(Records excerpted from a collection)
_ _ _ _ _
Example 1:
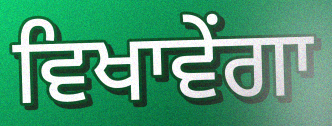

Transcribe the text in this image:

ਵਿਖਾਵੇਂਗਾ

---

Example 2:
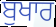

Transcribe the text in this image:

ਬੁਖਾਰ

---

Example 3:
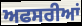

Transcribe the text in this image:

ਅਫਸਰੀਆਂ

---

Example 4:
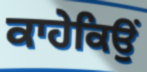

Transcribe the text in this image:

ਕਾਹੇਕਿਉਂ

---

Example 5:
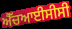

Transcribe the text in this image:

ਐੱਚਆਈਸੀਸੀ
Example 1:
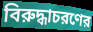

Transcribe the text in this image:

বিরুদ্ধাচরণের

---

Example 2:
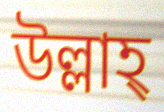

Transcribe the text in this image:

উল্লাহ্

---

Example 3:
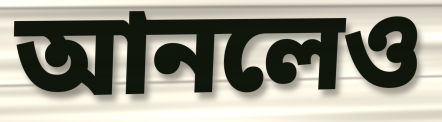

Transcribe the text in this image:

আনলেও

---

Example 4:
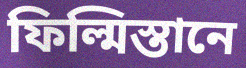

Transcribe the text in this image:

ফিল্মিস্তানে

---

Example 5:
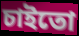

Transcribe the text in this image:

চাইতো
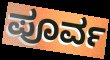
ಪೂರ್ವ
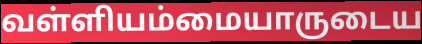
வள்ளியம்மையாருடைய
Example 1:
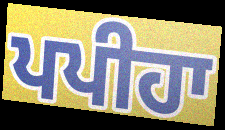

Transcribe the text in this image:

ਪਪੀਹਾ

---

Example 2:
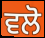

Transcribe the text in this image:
_ _ _ _ _
(ASSIGNED TASK): Return every record exactly. Pictures stay out.

(RESULT OF THE TASK):
Example 1:

Transcribe the text in this image:

ਵਿਖਾਵੇਂਗਾ

---

Example 2:

Transcribe the text in this image:

ਬੁਖਾਰ

---

Example 3:

Transcribe the text in this image:

ਅਫਸਰੀਆਂ

---

Example 4:

Transcribe the text in this image:

ਕਾਹੇਕਿਉਂ

---

Example 5:

Transcribe the text in this image:

ਐੱਚਆਈਸੀਸੀ
Example 1:

Transcribe the text in this image:

বিরুদ্ধাচরণের

---

Example 2:

Transcribe the text in this image:

উল্লাহ্

---

Example 3:

Transcribe the text in this image:

আনলেও

---

Example 4:

Transcribe the text in this image:

ফিল্মিস্তানে

---

Example 5:

Transcribe the text in this image:

চাইতো
ಪೂರ್ವ
வள்ளியம்மையாருடைய
Example 1:

Transcribe the text in this image:

ਪਪੀਹਾ

---

Example 2:

Transcribe the text in this image:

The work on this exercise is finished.